Quelles sont donc les stratégies d’action publique propres à rétablir ce lien minimal entre les individus qu’on dénomme désormais « cohésion sociale » ? Cette interrogation dépasse les confrontations politiques sur la rigueur ou le retour à l’équilibre des comptes sociaux, qui portent pour l’essentiel sur le juste niveau des prestations prélevées et redistribuées. C’est en effet la compréhension même de la dynamique inégalitaire actuelle qui est en jeu. Le malaise de la crise en cours n’est pas seulement dû au ralentissement économique mais surtout à l’illisibilité des nouvelles inégalités qui en découle : tout le monde pense porter l’essentiel de l’effort collectif, ou se sent autorisé à s’en plaindre. Car le système d’assurance et de mutualisation qui fonctionnait pour un monde salarial stable, inspiré par un modèle industriel, découpant la population en catégories homogènes, avec la certitude qu’une croissance indéfinie apaiserait à terme toutes les contradictions ne permet plus aujourd’hui de limiter les effets inégalitaires de l’économie. C’est pourquoi l’approche catégorielle du malaise social est d’avance vouée à l’échec. Les transferts de revenus (maladie, chômage, retraite) ne suffisent plus à construire des sécurités valables pour tous car les inégalités dépendent désormais aussi des opportunités ouvertes aux individus et à leurs capacités à les saisir.
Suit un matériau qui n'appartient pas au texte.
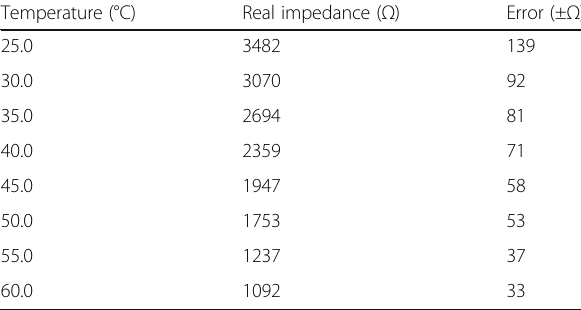
Table 1 Real impedance values ( Ω ) of pure water as a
Se sentir partie prenante du projet collectif, c’est-à-dire accorder de la confiance aux institutions, c’est pouvoir vérifier qu’on bénéficie d’un accès à des opportunités de formation, de travail, de reconnaissance à peu près égal à la moyenne de ses concitoyens (ou aux représentations qu’on en a, d’où l’importance de rendre le pays moins opaque à lui-même).